Terça, 07 de Setembro de 2010
 
 
Jornal do Commercio - 30-06-2009 16:03:00
Jornal do Commercio: RANDS REFORÇA CORO PELA SAÍDA DE SARNEY
Ex-líder do governo na Câmara Federal, o deputado federal Maurício Rands defendeu ontem que o presidente do Senado, José Sarney (PMDB-AP), deixe o cargo junto com todos os membros da mesa diretora. “Ele está fazendo um desserviço ao País. Sarney e todos os membros da mesa diretora perderam as condições de comandar a Casa”, disse, durante debate na Rádio Jornal. A declaração veio no mesmo dia que o ministro das Relações Institucionais, José Múcio Monteiro, afirmou que o apoio do presidente Luiz Inácio Lula da Silva a Sarney é “absoluto”.

Por sua posição, Rands negou contradição com o governo nem que sua posição demonstre racha da base aliada. “É uma divergência pontual”, avisou. Ele poupou José Múcio, afirmando que a posição dele de defesa intransigente de Sarney é por força das atribuições do cargo. “Ele vê uma tentativa do PSDB de emplacar o senador Marconi Perillo (GO) na presidência. Mas defendo a saída de todos os membros da mesa a realização de novas eleições”, explicou. Perillo é o 1º vice-presidente do Senado.

Rands garantiu que sua posição de não se alinhar na defesa de Sarney tem ressonância na bancada do PT. Entre os deputados petistas do Estado, pelo menos um, Fernando Nascimento, anunciou que apoia a saída de Sarney e de toda a mesa do Senado. “Antes que haja uma crise institucional”, explicou. Nascimento ponderou também que a “liturgia do cargo” fez Múcio sair em defesa de Sarney. “Mas nós (da bancada parlamentar) não podemos defender o indefensável”, advertiu.
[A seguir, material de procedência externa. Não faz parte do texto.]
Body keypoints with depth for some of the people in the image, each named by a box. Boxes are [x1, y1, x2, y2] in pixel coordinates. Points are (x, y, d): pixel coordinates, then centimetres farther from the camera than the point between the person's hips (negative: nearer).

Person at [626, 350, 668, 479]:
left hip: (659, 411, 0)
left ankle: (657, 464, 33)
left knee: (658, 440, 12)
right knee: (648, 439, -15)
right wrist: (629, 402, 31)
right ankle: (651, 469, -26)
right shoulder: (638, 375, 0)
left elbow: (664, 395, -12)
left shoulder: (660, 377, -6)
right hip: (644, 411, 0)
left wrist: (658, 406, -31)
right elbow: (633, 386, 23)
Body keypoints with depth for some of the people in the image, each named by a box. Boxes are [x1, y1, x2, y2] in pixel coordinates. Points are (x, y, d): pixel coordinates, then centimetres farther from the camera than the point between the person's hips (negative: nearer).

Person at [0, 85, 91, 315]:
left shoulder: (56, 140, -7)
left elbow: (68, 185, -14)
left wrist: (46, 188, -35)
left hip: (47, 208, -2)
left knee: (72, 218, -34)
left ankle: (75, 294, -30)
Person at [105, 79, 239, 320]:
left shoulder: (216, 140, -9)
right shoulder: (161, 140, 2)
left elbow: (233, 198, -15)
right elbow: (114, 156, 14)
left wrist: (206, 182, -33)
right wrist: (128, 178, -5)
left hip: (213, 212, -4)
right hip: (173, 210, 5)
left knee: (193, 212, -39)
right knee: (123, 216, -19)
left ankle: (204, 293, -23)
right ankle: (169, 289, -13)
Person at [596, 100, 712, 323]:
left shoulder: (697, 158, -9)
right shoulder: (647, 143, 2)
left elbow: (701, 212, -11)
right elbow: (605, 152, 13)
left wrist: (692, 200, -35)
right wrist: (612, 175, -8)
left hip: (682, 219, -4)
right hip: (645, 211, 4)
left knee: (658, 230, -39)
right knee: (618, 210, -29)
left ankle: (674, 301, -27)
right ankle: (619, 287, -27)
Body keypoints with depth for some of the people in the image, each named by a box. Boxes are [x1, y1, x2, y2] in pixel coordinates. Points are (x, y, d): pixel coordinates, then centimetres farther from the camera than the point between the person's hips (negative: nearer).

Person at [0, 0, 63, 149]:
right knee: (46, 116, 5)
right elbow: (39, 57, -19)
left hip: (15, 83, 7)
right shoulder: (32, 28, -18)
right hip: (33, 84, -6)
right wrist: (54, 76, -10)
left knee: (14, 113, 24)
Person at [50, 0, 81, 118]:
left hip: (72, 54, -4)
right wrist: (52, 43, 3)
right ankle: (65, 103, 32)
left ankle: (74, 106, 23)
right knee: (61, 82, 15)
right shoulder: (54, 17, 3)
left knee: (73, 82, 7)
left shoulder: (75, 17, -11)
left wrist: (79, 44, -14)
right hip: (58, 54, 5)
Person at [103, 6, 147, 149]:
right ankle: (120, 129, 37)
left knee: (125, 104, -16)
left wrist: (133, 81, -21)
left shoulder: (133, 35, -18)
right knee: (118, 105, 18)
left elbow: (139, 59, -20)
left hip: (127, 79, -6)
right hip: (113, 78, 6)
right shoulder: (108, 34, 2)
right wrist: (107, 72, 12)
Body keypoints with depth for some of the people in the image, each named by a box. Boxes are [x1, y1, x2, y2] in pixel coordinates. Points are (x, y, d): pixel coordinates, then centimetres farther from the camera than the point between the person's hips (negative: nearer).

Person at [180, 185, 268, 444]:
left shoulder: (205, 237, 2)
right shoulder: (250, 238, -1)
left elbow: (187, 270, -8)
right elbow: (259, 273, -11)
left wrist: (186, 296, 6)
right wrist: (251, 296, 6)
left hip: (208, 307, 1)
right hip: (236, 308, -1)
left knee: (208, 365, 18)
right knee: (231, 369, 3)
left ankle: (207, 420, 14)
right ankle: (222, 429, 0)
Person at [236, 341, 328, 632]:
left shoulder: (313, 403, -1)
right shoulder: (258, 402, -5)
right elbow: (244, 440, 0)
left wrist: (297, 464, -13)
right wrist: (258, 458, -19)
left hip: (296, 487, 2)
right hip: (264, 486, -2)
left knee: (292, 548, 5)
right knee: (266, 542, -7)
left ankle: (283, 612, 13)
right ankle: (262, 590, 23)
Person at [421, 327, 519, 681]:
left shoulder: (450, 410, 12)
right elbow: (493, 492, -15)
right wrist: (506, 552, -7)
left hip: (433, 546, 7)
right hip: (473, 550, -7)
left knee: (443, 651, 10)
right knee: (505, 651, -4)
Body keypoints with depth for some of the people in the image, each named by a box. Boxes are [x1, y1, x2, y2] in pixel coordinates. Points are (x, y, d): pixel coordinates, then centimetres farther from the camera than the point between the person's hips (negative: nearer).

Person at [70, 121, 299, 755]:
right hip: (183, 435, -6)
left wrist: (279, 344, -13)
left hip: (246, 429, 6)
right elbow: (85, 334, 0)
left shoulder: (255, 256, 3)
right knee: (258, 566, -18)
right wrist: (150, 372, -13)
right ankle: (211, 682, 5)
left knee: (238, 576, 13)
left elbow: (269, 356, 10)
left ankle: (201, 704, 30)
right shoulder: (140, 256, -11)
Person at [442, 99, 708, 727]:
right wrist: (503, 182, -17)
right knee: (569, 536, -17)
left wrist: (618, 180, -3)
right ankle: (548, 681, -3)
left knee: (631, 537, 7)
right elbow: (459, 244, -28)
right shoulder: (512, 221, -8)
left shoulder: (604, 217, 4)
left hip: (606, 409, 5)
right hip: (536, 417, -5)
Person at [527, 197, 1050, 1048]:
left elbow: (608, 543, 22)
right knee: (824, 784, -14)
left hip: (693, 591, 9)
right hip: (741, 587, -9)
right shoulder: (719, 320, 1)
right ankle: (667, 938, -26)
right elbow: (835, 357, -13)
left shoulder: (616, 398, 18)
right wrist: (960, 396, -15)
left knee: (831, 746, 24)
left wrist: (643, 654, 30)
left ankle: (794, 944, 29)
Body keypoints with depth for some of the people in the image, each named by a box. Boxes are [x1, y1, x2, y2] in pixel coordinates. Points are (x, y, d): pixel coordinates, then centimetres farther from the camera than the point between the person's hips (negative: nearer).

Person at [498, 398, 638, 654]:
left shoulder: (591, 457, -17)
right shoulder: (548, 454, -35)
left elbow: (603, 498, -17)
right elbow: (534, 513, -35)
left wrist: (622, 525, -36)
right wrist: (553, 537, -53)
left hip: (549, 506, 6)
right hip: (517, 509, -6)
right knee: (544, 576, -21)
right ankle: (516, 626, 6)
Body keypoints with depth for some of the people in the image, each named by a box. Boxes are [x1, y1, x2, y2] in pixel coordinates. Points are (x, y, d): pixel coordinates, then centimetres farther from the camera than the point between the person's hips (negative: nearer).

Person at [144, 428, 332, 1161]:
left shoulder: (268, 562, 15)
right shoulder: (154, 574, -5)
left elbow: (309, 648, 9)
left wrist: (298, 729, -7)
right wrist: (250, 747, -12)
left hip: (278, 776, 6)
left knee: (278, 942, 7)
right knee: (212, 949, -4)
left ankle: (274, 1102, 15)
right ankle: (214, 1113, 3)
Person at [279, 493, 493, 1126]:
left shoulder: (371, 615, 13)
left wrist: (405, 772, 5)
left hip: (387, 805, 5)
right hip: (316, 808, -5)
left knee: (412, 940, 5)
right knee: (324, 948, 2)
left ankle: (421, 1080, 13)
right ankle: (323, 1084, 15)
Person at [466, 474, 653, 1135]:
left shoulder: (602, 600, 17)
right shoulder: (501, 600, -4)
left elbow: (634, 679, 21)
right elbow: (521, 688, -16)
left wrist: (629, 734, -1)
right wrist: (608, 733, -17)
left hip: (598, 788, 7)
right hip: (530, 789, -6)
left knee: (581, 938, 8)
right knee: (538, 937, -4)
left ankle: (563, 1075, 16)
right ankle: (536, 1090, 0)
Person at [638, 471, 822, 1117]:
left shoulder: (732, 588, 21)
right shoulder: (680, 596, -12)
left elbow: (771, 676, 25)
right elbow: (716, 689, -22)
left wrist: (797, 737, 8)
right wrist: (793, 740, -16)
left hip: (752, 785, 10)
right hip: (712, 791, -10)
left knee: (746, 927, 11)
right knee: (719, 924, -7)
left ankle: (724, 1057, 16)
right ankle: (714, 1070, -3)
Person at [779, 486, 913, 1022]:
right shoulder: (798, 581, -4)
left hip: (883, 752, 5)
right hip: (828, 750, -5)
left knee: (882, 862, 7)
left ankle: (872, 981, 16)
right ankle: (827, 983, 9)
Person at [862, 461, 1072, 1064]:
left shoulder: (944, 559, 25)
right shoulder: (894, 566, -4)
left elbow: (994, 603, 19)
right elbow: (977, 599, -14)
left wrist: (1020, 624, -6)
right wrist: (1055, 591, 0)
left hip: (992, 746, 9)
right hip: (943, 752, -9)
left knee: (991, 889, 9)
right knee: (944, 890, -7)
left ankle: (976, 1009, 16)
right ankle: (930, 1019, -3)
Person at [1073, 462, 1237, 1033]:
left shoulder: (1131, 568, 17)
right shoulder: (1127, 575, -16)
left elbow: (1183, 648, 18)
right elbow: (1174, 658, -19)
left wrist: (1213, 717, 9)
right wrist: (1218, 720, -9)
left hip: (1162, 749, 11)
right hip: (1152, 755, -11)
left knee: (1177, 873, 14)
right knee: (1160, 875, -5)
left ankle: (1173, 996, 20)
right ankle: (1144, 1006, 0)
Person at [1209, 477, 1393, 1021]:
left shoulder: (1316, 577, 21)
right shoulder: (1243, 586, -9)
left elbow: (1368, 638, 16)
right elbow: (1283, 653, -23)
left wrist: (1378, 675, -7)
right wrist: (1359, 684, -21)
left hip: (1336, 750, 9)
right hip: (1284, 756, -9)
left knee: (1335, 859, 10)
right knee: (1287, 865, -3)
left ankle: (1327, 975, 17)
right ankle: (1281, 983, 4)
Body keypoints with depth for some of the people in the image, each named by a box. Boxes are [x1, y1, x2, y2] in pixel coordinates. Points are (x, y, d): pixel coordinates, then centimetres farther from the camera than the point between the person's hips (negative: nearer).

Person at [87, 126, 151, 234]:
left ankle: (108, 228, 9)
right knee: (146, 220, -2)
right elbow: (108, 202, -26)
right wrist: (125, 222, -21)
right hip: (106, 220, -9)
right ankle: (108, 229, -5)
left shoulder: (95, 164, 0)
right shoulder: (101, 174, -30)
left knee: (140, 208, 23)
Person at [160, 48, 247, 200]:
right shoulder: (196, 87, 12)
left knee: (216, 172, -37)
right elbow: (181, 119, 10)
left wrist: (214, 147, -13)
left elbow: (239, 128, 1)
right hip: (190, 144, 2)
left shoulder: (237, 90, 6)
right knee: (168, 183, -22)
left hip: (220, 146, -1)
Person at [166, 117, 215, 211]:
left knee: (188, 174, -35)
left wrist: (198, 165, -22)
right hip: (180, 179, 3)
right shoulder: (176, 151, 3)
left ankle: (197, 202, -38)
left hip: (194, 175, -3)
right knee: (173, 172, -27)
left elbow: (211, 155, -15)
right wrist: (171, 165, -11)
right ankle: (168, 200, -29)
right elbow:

Maurício Rands informou que levará o tema à próxima reunião da bancada do PT.

Correligionário do ministro José Múcio e aspirante a uma das vagas do Senado em disputa em 2010, o presidente estadual do PTB, deputado Armando Monteiro Neto, criticou o funcionamento da Casa. Mas não entrou no mérito se Sarney deveria deixar o cargo. “É um assunto do Senado. Por integrar outra Casa, não me sinto em condições de opiniar”, justificou. Para ele, o momento de crise é propício para uma reforma profunda na Câmara Alta.
“Acho que a discussão principal não é sobre quem deve deixar o cargo. Se mudar os nomes e não as práticas de nada adianta. A mesa está comandando a Casa há 20 anos. O Senado precisa reestruturar-se. Precisa criar maior mecanismo de transparência, de maior controle social, de maior controle interno e externo. Os próprios senadores não tinham controle dos atos que dali emanavam”, comentou.

Além de remodelar o sistema de controle dos atos do Senado, Armando defendeu que o momento também é favorável para um outro debate: o do custo do Legislativo para o erário brasileiro. Ele disse isso em menção ao inchaço no funcionalismo do Senado, outro problema que ficou evidente depois do surgimento dos escândalos envolvendo atos secretos. “O Senado francês custa um terço do brasileiro. Os gastos do País com os Legislativos é muito elevado”, avaliou.